**Work instruction 1:** Write out the passage from the essay on clutter and making do, starting at "I keep a scrapbook" and ending at "carried on for me.".
**Work instruction 2:** In the essay on clutter and making do, condense the paragraph beginning "When I was a child" into a short bulleted list that keeps its main facts.
**Work instruction 3:** From the essay on clutter and making do, list every item the writer names as something they find themselves incapable of throwing away.

**Text block:**
-- Opening Marker --
My folks' house is probably about middling on the clutter front. But both my parents despair of the habits of the other and thus, both my parents believe their house to be cluttered. Mum is sentimental and has trouble letting go of trinkets and objects, even quite ugly things, inherited or received as gifts. My Dad has a collection of wire, along with phone chargers and sundry defunct or dysfunctional tech. They'd both like to have a good clear-out but they never have time. In truth, each would like to clear out each other's things.

Now they both want to clear out my things.


At some point, I have acquired some tea-towels. They are stored with other things in a box in my parents' garage. A mouse (or possibly a gang of mice) eat them.


I keep a scrapbook of cards these days, and favourite ones
get put in frames (a framed greetings card on a bookshelf)
My parents were once poor but they're now quite well-off. They don't feel well-off and so don't expect that even I, homeless by some definitions, should see things and money differently. It is inconceivable to them to fix or make do with something if a new one can be bought, because obviously, everything is so cheap.

When I was a child, my Mum made or altered most of our clothes. My Dad and I made a guinea pig hutch and a garden bench for my grandparents. My grandparents made stuff for us; furniture, curtains, toys. We all made stuff and, because perhaps I got sick so had the time plus very little money, that carried on for me.

Now they mock me for patching things up, making do with old stuff or making new items as if it is all a false economy; way too much trouble when I could just go out and buy things. As if I could, just go out and buy things.



My Mum observes I have a hole in my skirt; I should throw it away and buy a new one - she will buy me a new one, as a present, such is her enthusiasm for the disposal of the first. All my clothes are in a poor state of disrepair but this skirt is thinning fast, practically opaque in places. Still, I don't let it go.

A great amount of paperwork. Fortunately, I don't possess
this volume of paperwork any more.

In fact, I find myself incapable of throwing anything away; blister packs, broken pencils, torn and useless scraps of bubblewrap. My room becomes a tremendous mess - it looks like the room of someone with a serious mental health problem. It is a shocking sight, especially given that my presence is almost undetectable in the rest of the house; I pick up after myself, wash my dishes, tidy the cushions when I get up from the sofa. Part of me believes, because I have been told it over and over and over and over, that I am simply a slob and that this is what happens in a room occupied by a slob with no-one to shout at her about it. But another part of me looks at the room with barely a patch of carpet in sight and wonders whether the flashbacks and panic attacks might be worth mentioning to the doctor.
-- Closing Marker --
**Records:**
-- Opening Marker --
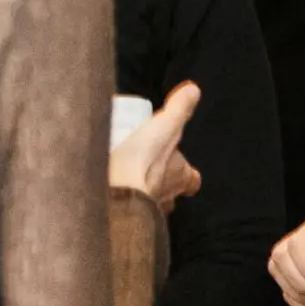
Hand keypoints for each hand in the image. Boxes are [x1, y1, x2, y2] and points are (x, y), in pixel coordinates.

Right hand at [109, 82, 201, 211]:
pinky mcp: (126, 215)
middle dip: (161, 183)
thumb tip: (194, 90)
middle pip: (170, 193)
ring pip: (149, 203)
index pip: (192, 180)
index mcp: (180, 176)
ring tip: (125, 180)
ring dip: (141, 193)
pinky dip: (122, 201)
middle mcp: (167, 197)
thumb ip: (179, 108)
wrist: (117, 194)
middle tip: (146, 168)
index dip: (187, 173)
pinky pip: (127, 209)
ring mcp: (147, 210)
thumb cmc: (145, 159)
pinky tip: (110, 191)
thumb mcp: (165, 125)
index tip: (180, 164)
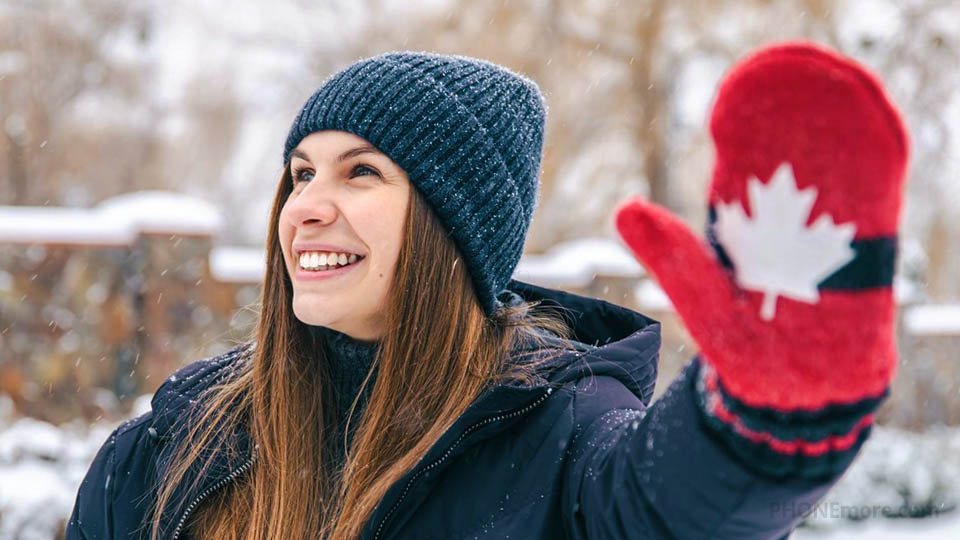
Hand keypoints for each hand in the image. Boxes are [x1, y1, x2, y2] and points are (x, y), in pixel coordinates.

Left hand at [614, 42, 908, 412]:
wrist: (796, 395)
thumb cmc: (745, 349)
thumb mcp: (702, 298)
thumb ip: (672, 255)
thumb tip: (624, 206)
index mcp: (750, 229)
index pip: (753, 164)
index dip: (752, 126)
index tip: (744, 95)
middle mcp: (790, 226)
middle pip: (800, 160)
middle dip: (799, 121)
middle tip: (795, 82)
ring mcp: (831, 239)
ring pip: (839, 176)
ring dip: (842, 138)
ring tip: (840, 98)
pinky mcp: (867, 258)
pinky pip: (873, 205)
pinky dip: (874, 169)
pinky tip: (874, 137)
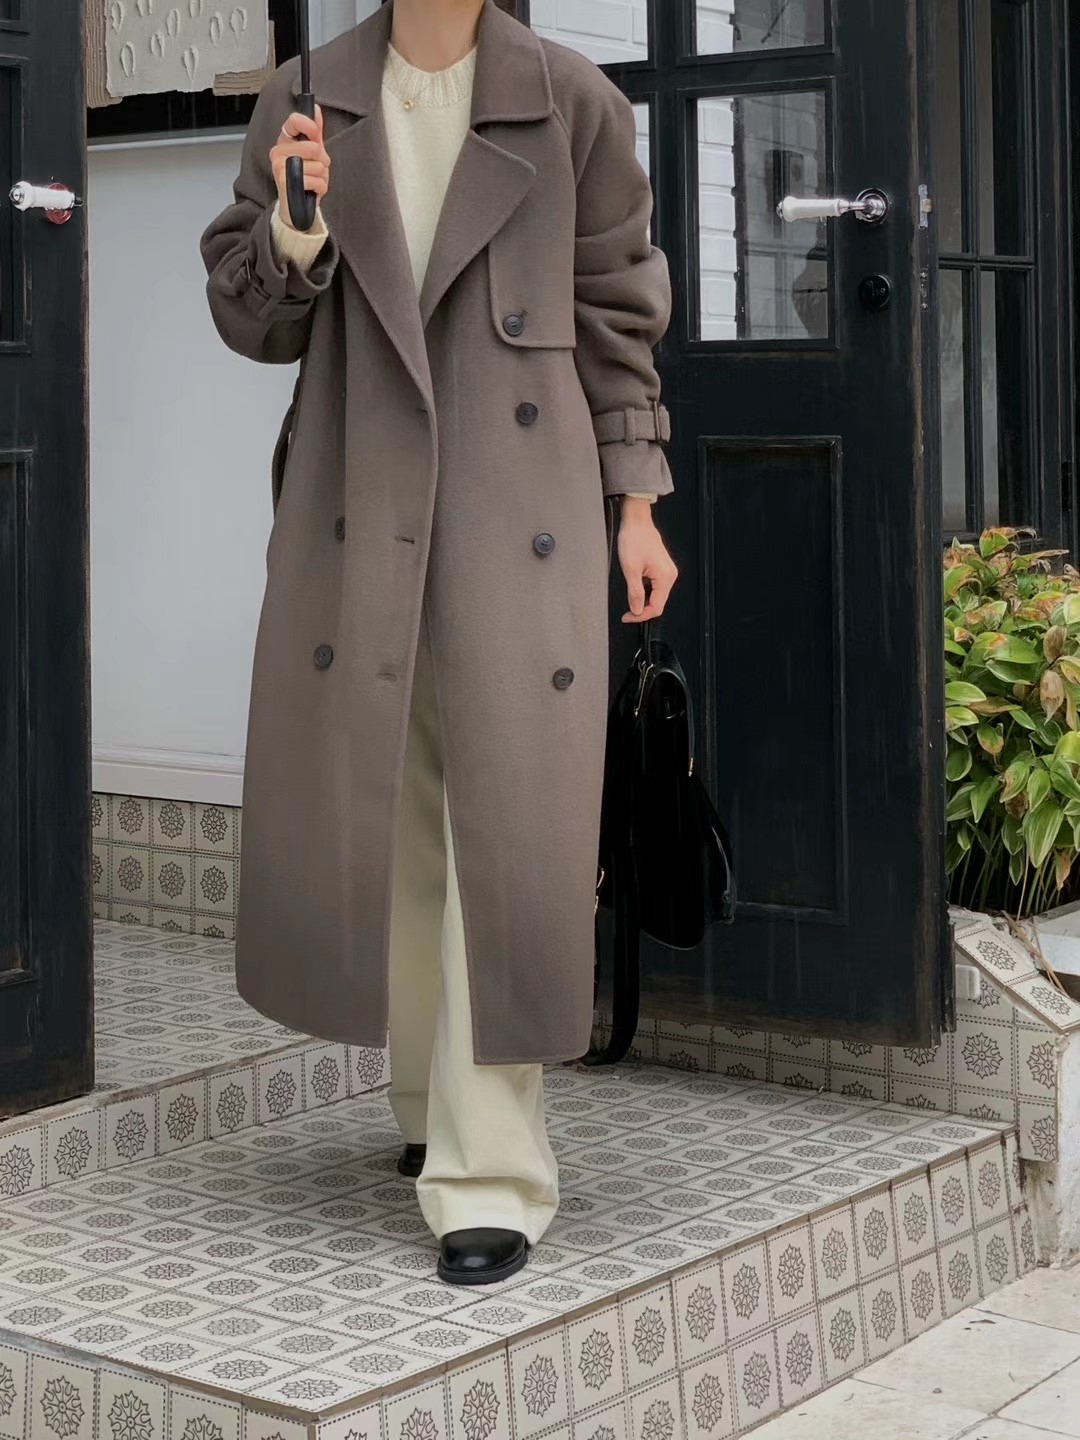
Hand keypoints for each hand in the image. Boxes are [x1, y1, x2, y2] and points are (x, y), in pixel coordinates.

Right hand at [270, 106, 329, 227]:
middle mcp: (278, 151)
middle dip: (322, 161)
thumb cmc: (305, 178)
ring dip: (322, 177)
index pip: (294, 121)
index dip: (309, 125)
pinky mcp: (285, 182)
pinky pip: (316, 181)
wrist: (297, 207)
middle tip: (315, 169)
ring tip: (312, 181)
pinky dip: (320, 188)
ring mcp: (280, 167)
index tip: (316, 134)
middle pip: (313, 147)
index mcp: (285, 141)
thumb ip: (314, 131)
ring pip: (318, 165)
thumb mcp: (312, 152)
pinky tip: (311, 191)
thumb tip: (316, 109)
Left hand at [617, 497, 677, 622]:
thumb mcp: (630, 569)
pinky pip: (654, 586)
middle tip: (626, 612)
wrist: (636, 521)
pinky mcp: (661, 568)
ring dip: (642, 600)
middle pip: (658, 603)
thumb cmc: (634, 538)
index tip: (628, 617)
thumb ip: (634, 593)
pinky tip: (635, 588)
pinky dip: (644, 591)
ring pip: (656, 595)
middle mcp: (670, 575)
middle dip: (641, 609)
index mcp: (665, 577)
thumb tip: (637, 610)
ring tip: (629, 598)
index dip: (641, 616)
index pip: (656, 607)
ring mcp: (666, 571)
-- Closing Marker --
**Written reply 1:**
I keep a scrapbook of cards these days, and favourite ones
get put in frames (a framed greetings card on a bookshelf)
My parents were once poor but they're now quite well-off. They don't feel well-off and so don't expect that even I, homeless by some definitions, should see things and money differently. It is inconceivable to them to fix or make do with something if a new one can be bought, because obviously, everything is so cheap.

When I was a child, my Mum made or altered most of our clothes. My Dad and I made a guinea pig hutch and a garden bench for my grandparents. My grandparents made stuff for us; furniture, curtains, toys. We all made stuff and, because perhaps I got sick so had the time plus very little money, that carried on for me.

**Written reply 2:**
- Mum made or altered most of the family's clothes.
- Dad and the writer built a guinea pig hutch and a garden bench for the grandparents.
- The grandparents made furniture, curtains and toys for the family.
- Everyone made things, and the writer kept doing so, perhaps because illness brought time and very little money.

**Written reply 3:**
- Blister packs
- Broken pencils
- Torn and useless scraps of bubblewrap